Насколько я понимаю, Альфонс нарочно вытащил его из богадельни и привез сюда, чтобы у меня на похоронах, кроме собратьев по торговому цеху Экса, присутствовал свидетель моих блестящих успехов в науках, которые, пойди я по материнским стопам, открыли бы мне дорогу в университет. Не могу передать, до чего меня тронуло такое отношение. Для Альфонса мои возможности не исчерпывались витринами и картинами. Он принимал в расчет потенциальные пути, на которые я не осмелился ступить. Сегодня все шоры спали: робость, лень, страх потерять свободу, – и неосуществленное будущее уравнивается в правах с настоящим. Вряд ли кто-нибудь понял порыв Альфонса, но мне он от этого еще дороже.

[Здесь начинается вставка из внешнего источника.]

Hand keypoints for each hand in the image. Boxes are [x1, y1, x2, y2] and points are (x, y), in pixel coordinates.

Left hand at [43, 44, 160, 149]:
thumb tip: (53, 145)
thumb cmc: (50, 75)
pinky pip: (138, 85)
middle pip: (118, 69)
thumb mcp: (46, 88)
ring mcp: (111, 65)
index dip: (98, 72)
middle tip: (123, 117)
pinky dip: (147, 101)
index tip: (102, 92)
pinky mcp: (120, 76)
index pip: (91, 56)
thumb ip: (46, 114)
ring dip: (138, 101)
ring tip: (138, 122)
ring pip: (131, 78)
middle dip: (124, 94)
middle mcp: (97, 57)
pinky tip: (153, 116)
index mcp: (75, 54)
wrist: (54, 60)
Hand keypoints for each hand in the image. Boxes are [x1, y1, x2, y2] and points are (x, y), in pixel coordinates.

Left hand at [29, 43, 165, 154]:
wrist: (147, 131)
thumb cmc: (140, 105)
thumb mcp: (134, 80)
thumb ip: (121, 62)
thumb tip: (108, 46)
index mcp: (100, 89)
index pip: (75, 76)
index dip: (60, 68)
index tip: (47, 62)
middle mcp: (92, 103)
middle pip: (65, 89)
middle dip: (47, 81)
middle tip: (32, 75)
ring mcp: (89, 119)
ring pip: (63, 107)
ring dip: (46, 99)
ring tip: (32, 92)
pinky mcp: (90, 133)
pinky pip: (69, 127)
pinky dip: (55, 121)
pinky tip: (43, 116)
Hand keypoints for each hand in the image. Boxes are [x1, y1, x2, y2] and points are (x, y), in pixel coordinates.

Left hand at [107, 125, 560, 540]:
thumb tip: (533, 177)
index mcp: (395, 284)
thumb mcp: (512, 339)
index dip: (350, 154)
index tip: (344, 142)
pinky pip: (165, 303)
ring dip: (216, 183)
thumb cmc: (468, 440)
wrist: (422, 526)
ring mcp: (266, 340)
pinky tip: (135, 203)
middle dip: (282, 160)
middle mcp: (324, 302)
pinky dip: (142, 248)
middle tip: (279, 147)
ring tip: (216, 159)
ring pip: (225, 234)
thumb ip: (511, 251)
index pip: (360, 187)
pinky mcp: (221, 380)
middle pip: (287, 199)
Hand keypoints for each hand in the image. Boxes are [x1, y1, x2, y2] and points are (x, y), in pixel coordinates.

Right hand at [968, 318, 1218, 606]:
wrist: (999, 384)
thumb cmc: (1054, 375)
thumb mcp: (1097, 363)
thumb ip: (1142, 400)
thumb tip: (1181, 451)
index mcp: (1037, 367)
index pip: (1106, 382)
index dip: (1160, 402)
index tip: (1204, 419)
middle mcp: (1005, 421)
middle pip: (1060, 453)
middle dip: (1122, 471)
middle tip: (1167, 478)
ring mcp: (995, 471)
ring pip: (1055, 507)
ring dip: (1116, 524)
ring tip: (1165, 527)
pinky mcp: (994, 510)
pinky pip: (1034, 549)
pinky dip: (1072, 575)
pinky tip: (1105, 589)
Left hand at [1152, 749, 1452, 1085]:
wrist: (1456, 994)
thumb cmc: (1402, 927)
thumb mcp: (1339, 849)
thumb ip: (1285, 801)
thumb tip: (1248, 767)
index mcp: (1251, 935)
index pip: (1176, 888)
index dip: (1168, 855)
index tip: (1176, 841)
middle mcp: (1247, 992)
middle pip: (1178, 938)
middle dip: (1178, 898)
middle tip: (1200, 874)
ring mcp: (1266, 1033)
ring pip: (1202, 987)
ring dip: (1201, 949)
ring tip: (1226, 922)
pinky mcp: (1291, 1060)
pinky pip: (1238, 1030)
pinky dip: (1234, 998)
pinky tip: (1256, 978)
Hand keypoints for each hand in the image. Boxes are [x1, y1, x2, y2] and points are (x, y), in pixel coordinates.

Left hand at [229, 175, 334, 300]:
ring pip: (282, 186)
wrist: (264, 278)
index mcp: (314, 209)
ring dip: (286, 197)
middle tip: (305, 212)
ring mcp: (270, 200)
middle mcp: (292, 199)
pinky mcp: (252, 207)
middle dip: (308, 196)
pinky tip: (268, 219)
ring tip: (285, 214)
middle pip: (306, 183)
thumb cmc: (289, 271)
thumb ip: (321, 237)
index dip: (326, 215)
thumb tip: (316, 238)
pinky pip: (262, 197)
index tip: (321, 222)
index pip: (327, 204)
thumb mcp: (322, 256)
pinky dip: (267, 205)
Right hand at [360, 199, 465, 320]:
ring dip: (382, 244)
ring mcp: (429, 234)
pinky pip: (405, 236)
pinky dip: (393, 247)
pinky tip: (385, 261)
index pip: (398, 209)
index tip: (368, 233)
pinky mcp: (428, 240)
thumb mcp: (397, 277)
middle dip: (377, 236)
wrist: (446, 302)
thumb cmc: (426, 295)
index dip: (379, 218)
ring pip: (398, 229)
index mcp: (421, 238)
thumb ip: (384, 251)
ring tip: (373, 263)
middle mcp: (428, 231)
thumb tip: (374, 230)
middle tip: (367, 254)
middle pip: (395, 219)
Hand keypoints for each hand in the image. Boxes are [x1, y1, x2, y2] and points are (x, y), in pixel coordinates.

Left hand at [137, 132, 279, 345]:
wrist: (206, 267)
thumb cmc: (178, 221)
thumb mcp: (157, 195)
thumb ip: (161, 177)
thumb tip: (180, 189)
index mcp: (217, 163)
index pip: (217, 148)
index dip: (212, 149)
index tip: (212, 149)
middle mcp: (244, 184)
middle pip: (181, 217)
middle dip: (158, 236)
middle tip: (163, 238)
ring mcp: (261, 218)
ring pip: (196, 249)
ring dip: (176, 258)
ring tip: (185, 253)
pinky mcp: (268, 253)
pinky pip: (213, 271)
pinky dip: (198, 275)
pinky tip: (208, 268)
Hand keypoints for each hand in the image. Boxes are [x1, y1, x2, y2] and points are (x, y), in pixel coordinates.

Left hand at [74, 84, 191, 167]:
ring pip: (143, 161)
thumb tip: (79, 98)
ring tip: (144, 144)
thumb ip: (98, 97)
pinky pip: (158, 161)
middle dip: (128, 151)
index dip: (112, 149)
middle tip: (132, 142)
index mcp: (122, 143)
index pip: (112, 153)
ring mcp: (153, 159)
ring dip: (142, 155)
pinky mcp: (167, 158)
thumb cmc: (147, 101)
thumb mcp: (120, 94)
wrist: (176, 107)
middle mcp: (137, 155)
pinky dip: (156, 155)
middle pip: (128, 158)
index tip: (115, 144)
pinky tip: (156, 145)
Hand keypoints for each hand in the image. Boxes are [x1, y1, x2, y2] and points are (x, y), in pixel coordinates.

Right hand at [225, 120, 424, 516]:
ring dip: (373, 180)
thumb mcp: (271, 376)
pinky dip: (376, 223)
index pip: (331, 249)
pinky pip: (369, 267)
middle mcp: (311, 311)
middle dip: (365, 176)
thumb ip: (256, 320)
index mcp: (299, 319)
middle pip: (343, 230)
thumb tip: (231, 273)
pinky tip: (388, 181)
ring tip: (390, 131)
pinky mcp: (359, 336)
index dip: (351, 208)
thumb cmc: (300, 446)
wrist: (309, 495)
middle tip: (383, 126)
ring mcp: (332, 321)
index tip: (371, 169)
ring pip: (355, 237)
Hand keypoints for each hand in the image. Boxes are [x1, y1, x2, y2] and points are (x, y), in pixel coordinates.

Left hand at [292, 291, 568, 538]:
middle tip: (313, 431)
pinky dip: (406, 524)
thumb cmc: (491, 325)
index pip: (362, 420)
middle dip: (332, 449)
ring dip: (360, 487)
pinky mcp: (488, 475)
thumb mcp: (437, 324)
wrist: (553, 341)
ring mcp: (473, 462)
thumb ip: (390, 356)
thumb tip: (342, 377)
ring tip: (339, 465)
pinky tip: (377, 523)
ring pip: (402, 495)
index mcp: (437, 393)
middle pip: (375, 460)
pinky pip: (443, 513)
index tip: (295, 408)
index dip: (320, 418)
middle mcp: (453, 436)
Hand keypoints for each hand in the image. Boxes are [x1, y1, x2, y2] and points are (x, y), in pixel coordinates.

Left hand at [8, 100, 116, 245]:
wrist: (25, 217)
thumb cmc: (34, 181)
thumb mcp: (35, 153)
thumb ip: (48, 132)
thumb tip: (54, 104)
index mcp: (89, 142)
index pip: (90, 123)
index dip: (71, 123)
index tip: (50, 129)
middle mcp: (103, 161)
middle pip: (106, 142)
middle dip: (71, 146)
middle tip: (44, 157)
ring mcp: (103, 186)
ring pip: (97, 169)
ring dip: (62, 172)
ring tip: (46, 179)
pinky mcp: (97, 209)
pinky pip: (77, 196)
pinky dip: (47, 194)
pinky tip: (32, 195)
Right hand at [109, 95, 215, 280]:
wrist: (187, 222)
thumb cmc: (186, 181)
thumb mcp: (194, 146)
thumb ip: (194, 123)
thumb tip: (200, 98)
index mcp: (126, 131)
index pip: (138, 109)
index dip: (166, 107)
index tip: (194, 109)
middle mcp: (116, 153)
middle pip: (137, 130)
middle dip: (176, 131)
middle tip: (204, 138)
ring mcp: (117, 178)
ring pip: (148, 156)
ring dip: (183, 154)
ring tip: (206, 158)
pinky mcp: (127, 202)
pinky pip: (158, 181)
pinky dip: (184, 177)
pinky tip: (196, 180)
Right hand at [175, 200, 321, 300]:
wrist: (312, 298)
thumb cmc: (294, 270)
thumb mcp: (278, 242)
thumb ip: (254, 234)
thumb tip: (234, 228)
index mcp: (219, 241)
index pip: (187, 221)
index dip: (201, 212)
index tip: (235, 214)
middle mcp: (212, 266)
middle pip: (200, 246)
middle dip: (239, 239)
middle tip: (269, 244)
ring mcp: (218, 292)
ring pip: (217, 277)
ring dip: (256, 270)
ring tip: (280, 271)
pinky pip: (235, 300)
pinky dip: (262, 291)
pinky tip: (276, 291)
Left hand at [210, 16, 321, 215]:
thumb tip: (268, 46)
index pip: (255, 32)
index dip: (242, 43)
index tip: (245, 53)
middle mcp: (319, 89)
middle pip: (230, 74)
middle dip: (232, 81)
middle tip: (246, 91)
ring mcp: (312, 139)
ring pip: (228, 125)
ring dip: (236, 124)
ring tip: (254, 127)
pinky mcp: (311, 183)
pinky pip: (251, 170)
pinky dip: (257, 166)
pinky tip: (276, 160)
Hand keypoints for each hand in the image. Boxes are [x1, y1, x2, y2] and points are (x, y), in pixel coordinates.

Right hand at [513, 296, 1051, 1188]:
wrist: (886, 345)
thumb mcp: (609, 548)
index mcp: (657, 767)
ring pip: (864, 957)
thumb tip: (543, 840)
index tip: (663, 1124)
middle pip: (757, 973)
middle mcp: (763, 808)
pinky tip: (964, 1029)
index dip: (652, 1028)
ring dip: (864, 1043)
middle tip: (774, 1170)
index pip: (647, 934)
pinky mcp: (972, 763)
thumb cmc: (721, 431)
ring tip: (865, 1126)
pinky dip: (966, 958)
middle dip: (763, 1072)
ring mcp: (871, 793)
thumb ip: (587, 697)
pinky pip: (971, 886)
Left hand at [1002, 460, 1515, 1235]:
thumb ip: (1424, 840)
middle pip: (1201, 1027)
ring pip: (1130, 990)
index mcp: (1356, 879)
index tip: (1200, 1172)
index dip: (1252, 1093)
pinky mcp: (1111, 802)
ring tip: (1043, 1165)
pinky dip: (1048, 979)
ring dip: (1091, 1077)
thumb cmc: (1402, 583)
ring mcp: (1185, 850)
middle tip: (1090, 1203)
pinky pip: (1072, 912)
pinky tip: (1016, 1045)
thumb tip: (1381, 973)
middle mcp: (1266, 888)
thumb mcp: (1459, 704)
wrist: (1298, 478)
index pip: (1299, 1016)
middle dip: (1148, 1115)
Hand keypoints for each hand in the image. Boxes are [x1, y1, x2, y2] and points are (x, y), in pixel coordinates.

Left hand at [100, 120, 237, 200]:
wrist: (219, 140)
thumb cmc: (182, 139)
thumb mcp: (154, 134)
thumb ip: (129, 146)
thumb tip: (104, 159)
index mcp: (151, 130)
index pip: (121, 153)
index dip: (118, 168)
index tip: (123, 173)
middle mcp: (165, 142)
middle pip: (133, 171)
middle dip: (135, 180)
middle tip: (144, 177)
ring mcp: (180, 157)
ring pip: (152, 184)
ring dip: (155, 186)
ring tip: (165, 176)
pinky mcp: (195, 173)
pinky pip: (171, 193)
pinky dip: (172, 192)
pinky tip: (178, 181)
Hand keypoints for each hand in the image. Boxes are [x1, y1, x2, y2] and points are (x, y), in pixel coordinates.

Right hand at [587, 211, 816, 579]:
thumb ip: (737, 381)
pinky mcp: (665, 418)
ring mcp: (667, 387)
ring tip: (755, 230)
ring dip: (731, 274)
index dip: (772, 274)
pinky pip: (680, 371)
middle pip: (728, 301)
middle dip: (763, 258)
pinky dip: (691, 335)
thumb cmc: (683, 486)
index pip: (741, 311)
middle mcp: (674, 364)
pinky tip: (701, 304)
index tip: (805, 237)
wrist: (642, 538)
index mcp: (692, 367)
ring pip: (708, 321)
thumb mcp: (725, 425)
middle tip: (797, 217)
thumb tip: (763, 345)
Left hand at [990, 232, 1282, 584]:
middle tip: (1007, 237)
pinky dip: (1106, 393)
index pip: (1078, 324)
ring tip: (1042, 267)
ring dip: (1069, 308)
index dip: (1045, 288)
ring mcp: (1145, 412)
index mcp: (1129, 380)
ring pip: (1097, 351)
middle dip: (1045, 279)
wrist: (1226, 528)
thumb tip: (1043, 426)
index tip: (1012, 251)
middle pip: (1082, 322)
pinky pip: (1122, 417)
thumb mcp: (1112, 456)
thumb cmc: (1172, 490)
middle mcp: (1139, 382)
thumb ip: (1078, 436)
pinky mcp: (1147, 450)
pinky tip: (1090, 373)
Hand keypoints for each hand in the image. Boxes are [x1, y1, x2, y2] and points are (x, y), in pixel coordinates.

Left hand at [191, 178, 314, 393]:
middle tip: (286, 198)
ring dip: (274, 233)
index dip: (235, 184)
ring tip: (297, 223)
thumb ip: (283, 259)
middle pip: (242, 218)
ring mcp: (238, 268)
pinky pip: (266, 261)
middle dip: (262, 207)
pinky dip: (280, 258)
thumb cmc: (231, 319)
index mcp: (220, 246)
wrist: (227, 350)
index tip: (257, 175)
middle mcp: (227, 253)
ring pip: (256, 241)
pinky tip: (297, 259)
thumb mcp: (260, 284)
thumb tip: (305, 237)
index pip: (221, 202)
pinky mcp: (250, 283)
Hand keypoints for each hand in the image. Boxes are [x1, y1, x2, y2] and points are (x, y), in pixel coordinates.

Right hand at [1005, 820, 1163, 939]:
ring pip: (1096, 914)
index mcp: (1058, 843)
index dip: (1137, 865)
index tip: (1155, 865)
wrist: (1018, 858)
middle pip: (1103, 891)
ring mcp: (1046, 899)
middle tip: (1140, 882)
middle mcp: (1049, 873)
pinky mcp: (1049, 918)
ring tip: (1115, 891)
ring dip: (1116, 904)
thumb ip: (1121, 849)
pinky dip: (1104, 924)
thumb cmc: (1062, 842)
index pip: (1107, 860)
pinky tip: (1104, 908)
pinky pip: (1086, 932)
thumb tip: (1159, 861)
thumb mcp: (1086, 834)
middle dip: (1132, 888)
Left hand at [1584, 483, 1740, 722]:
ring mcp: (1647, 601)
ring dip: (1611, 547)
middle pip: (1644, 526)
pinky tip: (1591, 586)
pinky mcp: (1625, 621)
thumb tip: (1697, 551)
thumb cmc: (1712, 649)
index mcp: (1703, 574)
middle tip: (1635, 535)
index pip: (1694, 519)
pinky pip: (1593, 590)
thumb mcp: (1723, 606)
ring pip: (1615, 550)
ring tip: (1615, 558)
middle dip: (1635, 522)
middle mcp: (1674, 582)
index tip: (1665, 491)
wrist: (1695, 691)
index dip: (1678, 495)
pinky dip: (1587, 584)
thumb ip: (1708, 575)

– Это надолго? – забеспокоился месье Мину.
– Ему так приятно, что вы пришли. Он так часто вас вспоминал.
– Тише вы! – шипит на Альфонса соседка.
– Я близкий родственник, – возражает он.
Из того, что он шепчет на ухо месье Мину, я понимаю, что он регулярно навешает инвалида и держит его в курсе поэтической жизни города. Когда-то именно Мину, с которым Альфонс познакомился в школе, на родительских собраниях, ввел его в Комитет друзей Ламартина. Благодаря ему он может, предъявляя визитку, гордо представляться пациенткам и служащим водолечебницы: «От меня отказались родители, зато я признан общественно полезным».